Janusz Panasewicz jeszcze kilka lat temu uchodził za czołowego skandalistę polskiej sceny muzycznej, na miano którego pracował wiele lat. Muzyk słynął ze swojego zamiłowania do różnego rodzaju używek i dość ostrego imprezowania. Wszyscy pamiętamy koncert w Tarnobrzegu w 2014 roku, na którym frontman Lady Pank wyszedł na scenę pijany i mylił słowa piosenek. Już od dłuższego czasu wokalista prowadzi jednak zupełnie inny styl życia. Zamiast na rock&rollu skupia się na rodzinie.
Z obecną żoną Ewą Smolarczyk ma dwóch synów. 12-letni Bruno i Julek są oczkiem w głowie tatusia. Z ich wychowywaniem idzie mu o wiele lepiej, niż miało to miejsce z potomkiem z poprzedniego małżeństwa artysty. Jak sam wspominał w wywiadach, dla 39-letniego już Wojciecha nie miał tyle czasu, ile poświęca bliźniakom. Teraz mniej koncertuje, więc może poświęcić się tacierzyństwu.

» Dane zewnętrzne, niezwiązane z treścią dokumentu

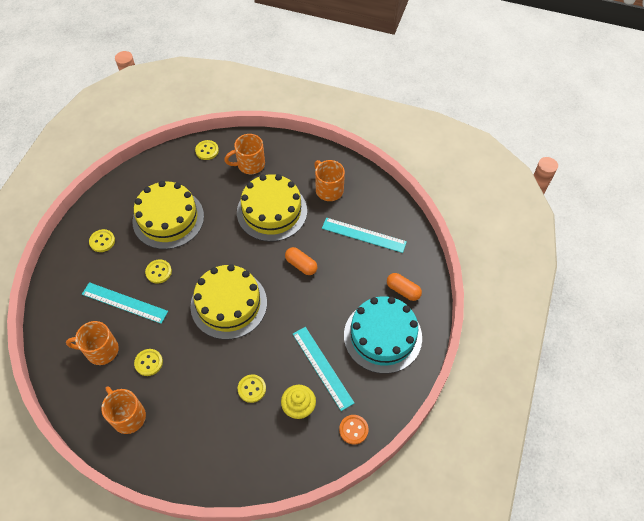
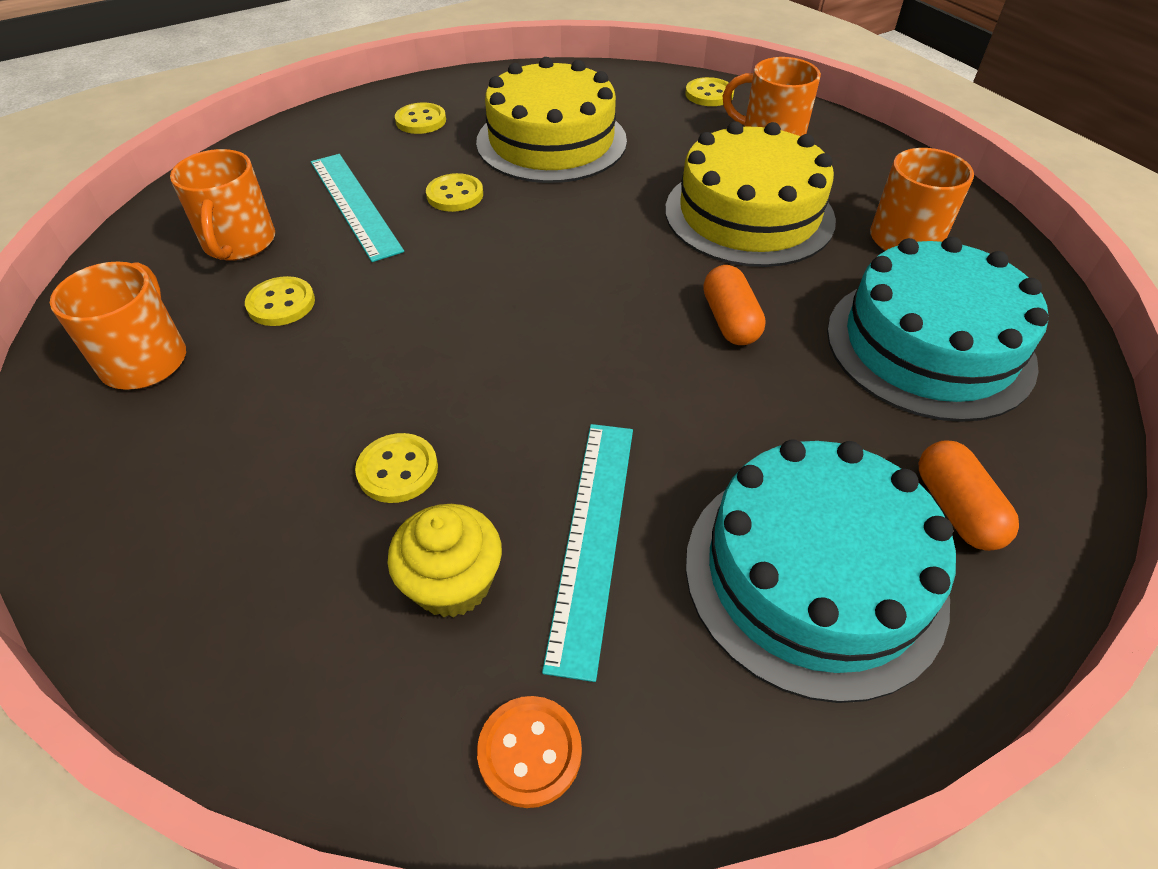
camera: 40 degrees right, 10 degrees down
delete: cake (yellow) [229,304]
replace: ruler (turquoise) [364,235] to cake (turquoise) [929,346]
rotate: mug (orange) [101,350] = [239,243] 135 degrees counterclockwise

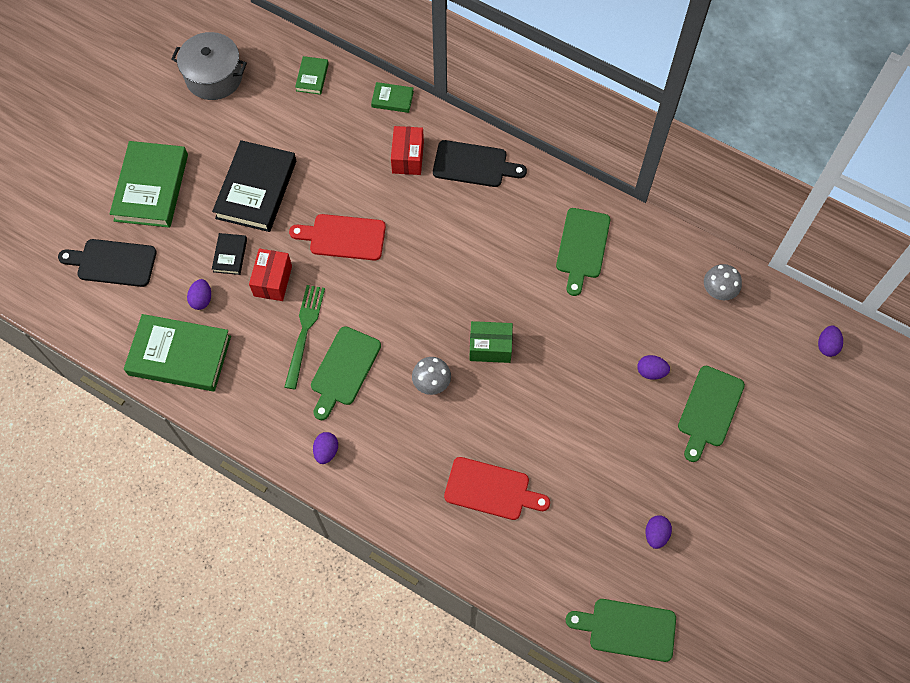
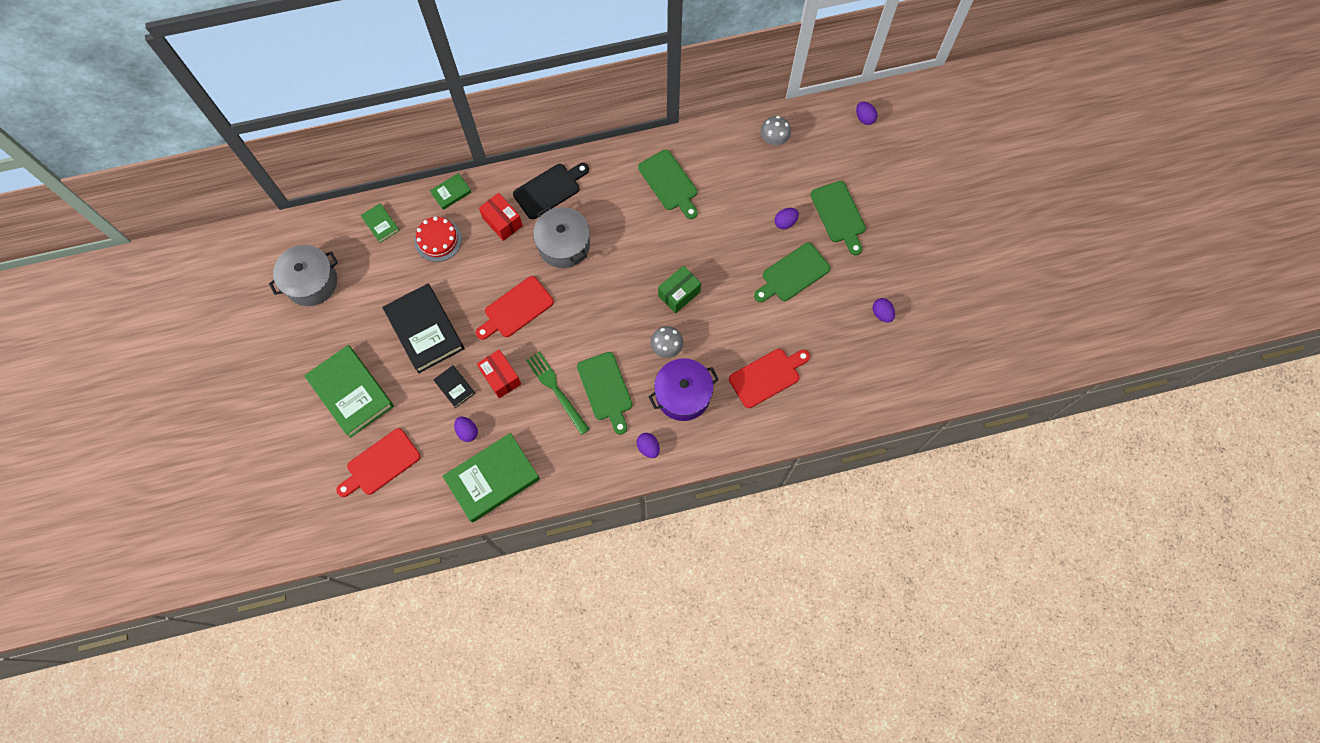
camera: 45 degrees left, 5 degrees up
insert: pot (grey) [564,245]; cake (red) [438,240]; pot (purple) [683,395]
move: cutting board (green) [627,629] to [793,274]
recolor: cutting board (black) [113,262] to cutting board (red) [380,464]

Jeszcze do niedawna nie chwalił się bliźniakami. Jednakże tydzień temu przepełniony dumą ojciec zamieścił na swoim facebookowym fanpage’u filmik, na którym wraz z dwunastolatkami przedstawia nowy domek dla psów w schronisku Viva mieszczącym się w Korabiewicach koło Żyrardowa.
ZOBACZ: Panasewicz rzucił picie. "Przecież nie będę na banieczce przychodził do domu i rozmawiał z dziećmi"
Na drewnianym domku dla czworonogów widać złotą tablicę z napisem "Dar od Bruna i Julka Panasewicza i przyjaciół". Jak możemy się dowiedzieć z filmiku, bliźniacy urządzili przyjęcie urodzinowe, na które zaprosili kolegów ze szkoły. Podczas imprezy zebrali fundusze, aby sfinansować powstanie przybytku.
Ci panowie, czyli moi synowie myślę, że postąpili znakomicie, ponieważ zamiast przyjmowania prezentów zorganizowali imprezę swoim kolegom, przyjaciołom z klasy i szkoły 173 w Starej Miłosnej. Zebrali troszkę pieniędzy i właśnie taki domek dla psów jest tutaj w schronisku, co bardzo cieszy. Myślę, że wszystkim polecam taki sposób zabawy z jakąś korzyścią. Warto pomagać i oni są tego przykładem – komentuje w wideo dumny tata.
Posłuchacie apelu muzyka i weźmiecie przykład z jego synów?